Dr. Chow proposed research on rsync, rdist for NFS back up. The answer is that this option is currently not supported.
This section is extra work at Dr. Chow’s request for secure software.
This section provides documentation on Secure Shell software for Tru64 unix
as the OS that is accessing the SAN is Tru64 unix.
Information from this section is published on Compaq’s system administration guide.
VII. Secure Shell:
Overview
The Secure Shell software is client/server software that provides secure network commands that you can for secure communications between two unix systems.
Secure Shell Commands
To / Traditional Command / Secure Shell CommandExecute commands on a remote system / Rsh / ssh2
Log in to a remote system / rlogin or telnet / ssh2
Transfer files between systems / Rcp or ftp / scp2 or sftp2
The Secure Shell commands create a secure connection between systems running the Secure Shell server and client software by providing:
- Authentication: Secure Shell servers and clients use this to reliably determine each other's identity, then the user's identity.
- Data encryption: Secure Shell servers and clients exchange encrypted data.

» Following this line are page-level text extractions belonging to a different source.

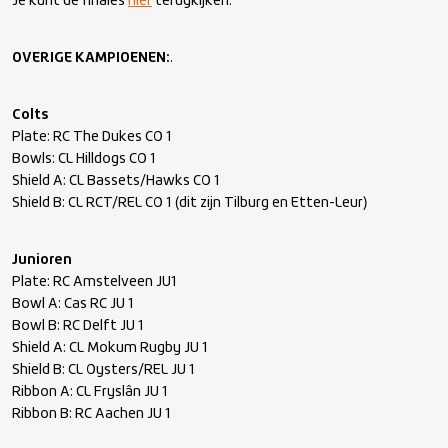
Je kunt de finales
hier
terugkijken.
OVERIGE KAMPIOENEN:
.
Colts
Plate: RC The Dukes CO 1
Bowls: CL Hilldogs CO 1
Shield A: CL Bassets/Hawks CO 1
Shield B: CL RCT/REL CO 1 (dit zijn Tilburg en Etten-Leur)
Junioren
Plate: RC Amstelveen JU1
Bowl A: Cas RC JU 1
Bowl B: RC Delft JU 1
Shield A: CL Mokum Rugby JU 1
Shield B: CL Oysters/REL JU 1
Ribbon A: CL Fryslân JU 1
Ribbon B: RC Aachen JU 1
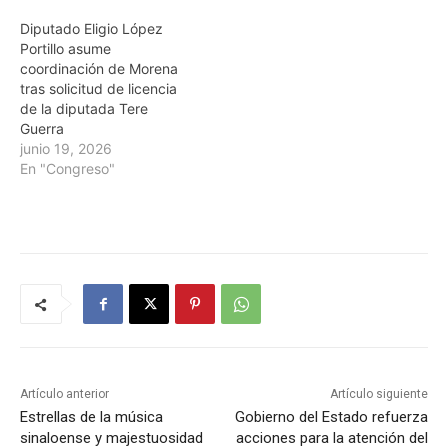
Diputado Eligio López
Portillo asume
coordinación de Morena
tras solicitud de licencia
de la diputada Tere
Guerra
junio 19, 2026
En "Congreso"
Artículo anterior
Artículo siguiente
Estrellas de la música
Gobierno del Estado refuerza
sinaloense y majestuosidad
acciones para la atención del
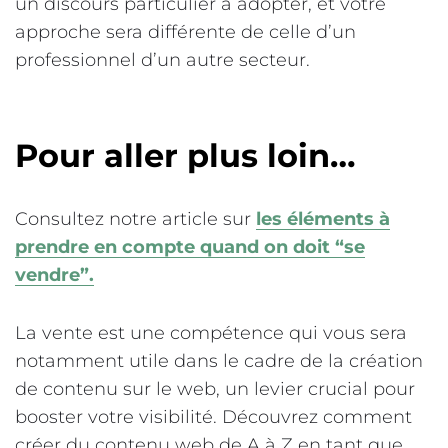
un discours particulier à adopter, et votre
approche sera différente de celle d’un
professionnel d’un autre secteur.
Pour aller plus loin…
Consultez notre article sur
les éléments à
prendre en compte quand on doit “se
vendre”.
La vente est une compétence qui vous sera
notamment utile dans le cadre de la création
de contenu sur le web, un levier crucial pour
booster votre visibilité. Découvrez comment
créer du contenu web de A à Z en tant que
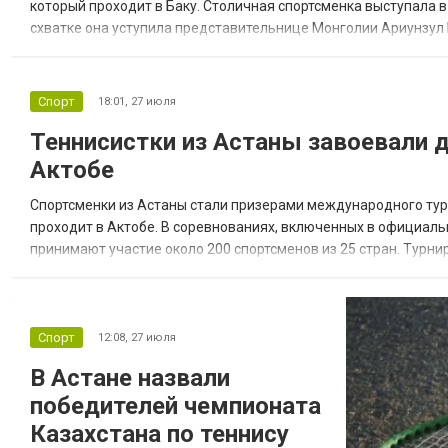
который проходит в Баку. Столичная спортсменка выступала в
схватке она уступила представительнице Монголии Ариунзул 
пути к финалу Айша Абдималик одержала победы над соперни
Спорт
18:01,
27 июля
Теннисистки из Астаны завоевали 
Актобе
Спортсменки из Астаны стали призерами международного турни
проходит в Актобе. В соревнованиях, включенных в официал
принимают участие около 200 спортсменов из 25 стран. Турни
этапов подготовки к летним Паралимпийским играм 2028 года 
Спорт
12:08,
27 июля
В Астане назвали
победителей чемпионата
Казахстана по теннису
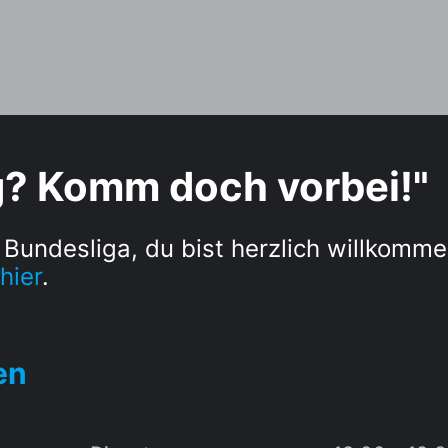
g? Komm doch vorbei!"
 Bundesliga, du bist herzlich willkomme
hier
.
en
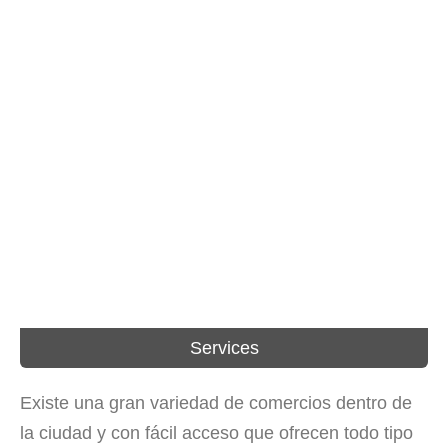
Services
Existe una gran variedad de comercios dentro de
la ciudad y con fácil acceso que ofrecen todo tipo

- Data integrity: Secure Shell servers and clients have the ability to detect if data was intercepted and modified while in transit.
- Nonrepudiation: Systems can prove the origin of data to secure a request for a task to be performed.
The Secure Shell Server
A Secure Shell server is a system on which the Secure Shell server software is installed and the Secure Shell sshd2 daemon is started. The Compaq Secure Shell software includes the Secure Shell server software that runs on a system running the Tru64 UNIX Version 5.1A or higher operating system software. (UCCS mail system is currently running 5.1A) The Compaq Secure Shell software is based on SSH Version 2.4.1. software.
The Secure Shell Client
A Secure Shell client is a system on which the Secure Shell client software is installed. The Compaq Secure Shell software includes the Secure Shell client software that runs on a system running the Tru64 UNIX Version 5.1A or higher operating system software.

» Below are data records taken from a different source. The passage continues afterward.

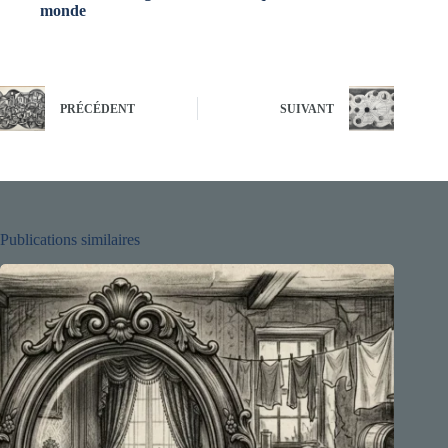
monde
PRÉCÉDENT
SUIVANT
Publications similaires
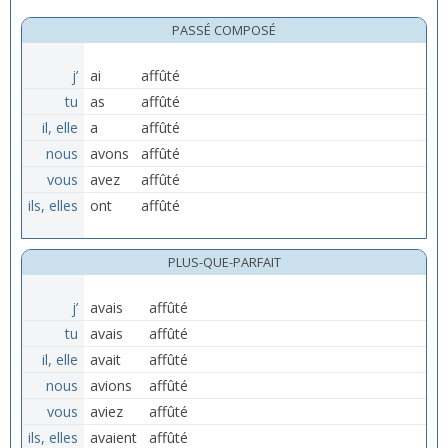
PASSÉ COMPOSÉ
j’
ai
affûté
tu
as
affûté
il, elle
a
affûté
nous
avons
affûté
vous
avez
affûté
ils, elles
ont
affûté
PLUS-QUE-PARFAIT
j’
avais
affûté
tu
avais
affûté
il, elle
avait
affûté
nous
avions
affûté
vous
aviez
affûté
ils, elles
avaient
affûté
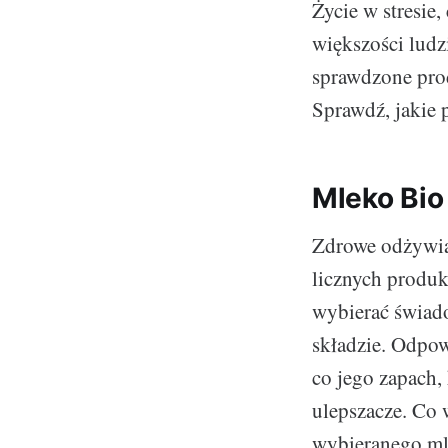
Życie w stresie
większości ludz
sprawdzone prod
Sprawdź, jakie 
Mleko Bio
Zdrowe odżywian
licznych produk
wybierać świad
składzie. Odpow
co jego zapach,
ulepszacze. Co 
wybieranego ml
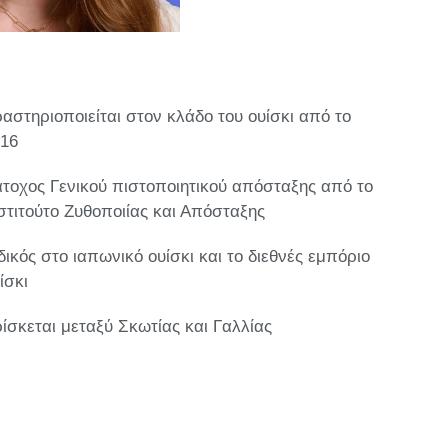
αστηριοποιείται στον κλάδο του ουίσκι από το
16
τοχος Γενικού πιστοποιητικού απόσταξης από το
στιτούτο Ζυθοποιίας και Απόσταξης
δικός στο ιαπωνικό ουίσκι και το διεθνές εμπόριο
ίσκι
ίσκεται μεταξύ Σκωτίας και Γαλλίας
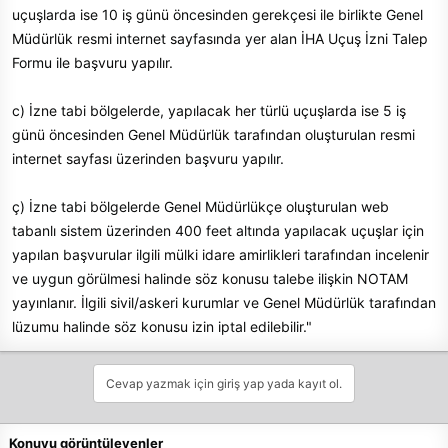
uçuşlarda ise 10 iş günü öncesinden gerekçesi ile birlikte Genel
Müdürlük resmi internet sayfasında yer alan İHA Uçuş İzni Talep
Formu ile başvuru yapılır.
c) İzne tabi bölgelerde, yapılacak her türlü uçuşlarda ise 5 iş
günü öncesinden Genel Müdürlük tarafından oluşturulan resmi
internet sayfası üzerinden başvuru yapılır.
ç) İzne tabi bölgelerde Genel Müdürlükçe oluşturulan web
tabanlı sistem üzerinden 400 feet altında yapılacak uçuşlar için
yapılan başvurular ilgili mülki idare amirlikleri tarafından incelenir
ve uygun görülmesi halinde söz konusu talebe ilişkin NOTAM
yayınlanır. İlgili sivil/askeri kurumlar ve Genel Müdürlük tarafından
lüzumu halinde söz konusu izin iptal edilebilir."
Cevap yazmak için giriş yap yada kayıt ol.
Konuyu görüntüleyenler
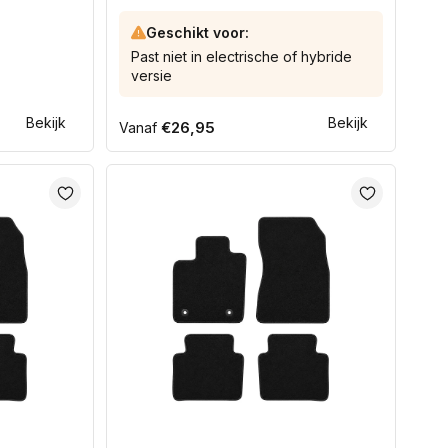
Geschikt voor:
Past niet in electrische of hybride
versie
Bekijk
Bekijk
Normale
€26,95
Vanaf
prijs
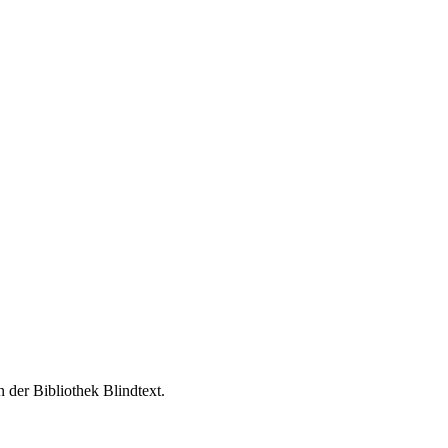
 der Bibliothek Blindtext.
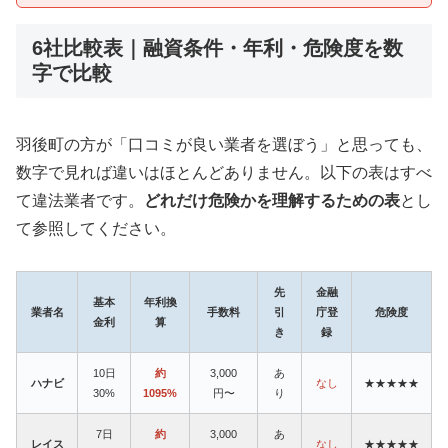
6社比較表｜融資条件・年利・危険度を数
字で比較
羽後町の方が「口コミが良い業者を選ぼう」と思っても、
数字で見れば違いはほとんどありません。以下の表はすべ
て違法業者です。
どれだけ危険かを理解するための表
とし
て参照してください。
先
金融
基本
年利換
業者名
手数料
引
庁登
危険度
金利
算
き
録
10日
約
3,000
あ
ハナビ
なし
★★★★★
30%
1095%
円〜
り
7日
約
3,000
あ
レイス
なし
★★★★★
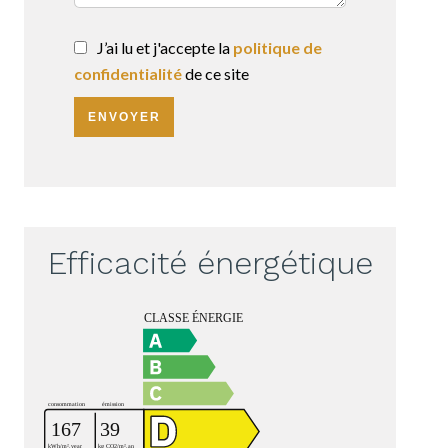
J’ai lu et j'accepte la
politique de
confidentialité
de ce site
ENVOYER
Efficacité énergétique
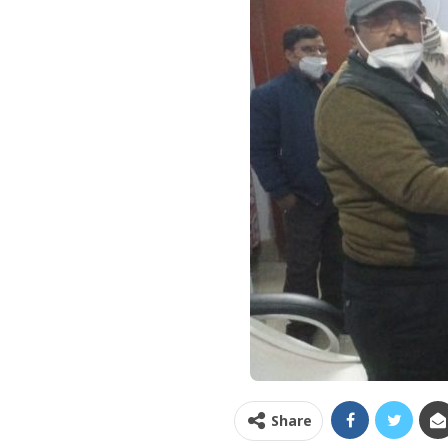
Share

The Secure Shell client software provides:
- The scp2 and sftp2 commands to copy files to and from a server.
- The ssh2 command to log in and execute commands on a server.
- Other Secure Shell commands to manage the Secure Shell client software.
In addition, on a Secure Shell client we can configure the traditional rsh, rlogin, and rcp commands and applications that use the rcmd() function to automatically use a Secure Shell connection.
Server and Client Communication
Client/server communication is primarily based on the sshd2 daemon.
When the server is started, the sshd2 daemon listens on port 22 (by default) for a client to initiate a socket connection.
When a client connects, the sshd2 daemon starts a child process.
The child process initiates a public host key exchange with the client.
The public host key exchange is a process in which the client and server exchange their public host keys to authenticate their identity to each other. A public host key is created on the server as /etc/ssh2/hostkey.pub when you install the Secure Shell software.
The first time a client connects to a server, the user is (by default) prompted to accept a copy of the server's public host key. If the user accepts the key, a copy of the server's public host key is copied to the user's hostkeys directory on the client. The client uses this public host key to authenticate the server on subsequent connections. We can also copy the server's public host key in advance to the user's hostkeys directory on the client as key_port_servername.pub. For example, if the server name is orange, copy its key as key_22_orange.pub.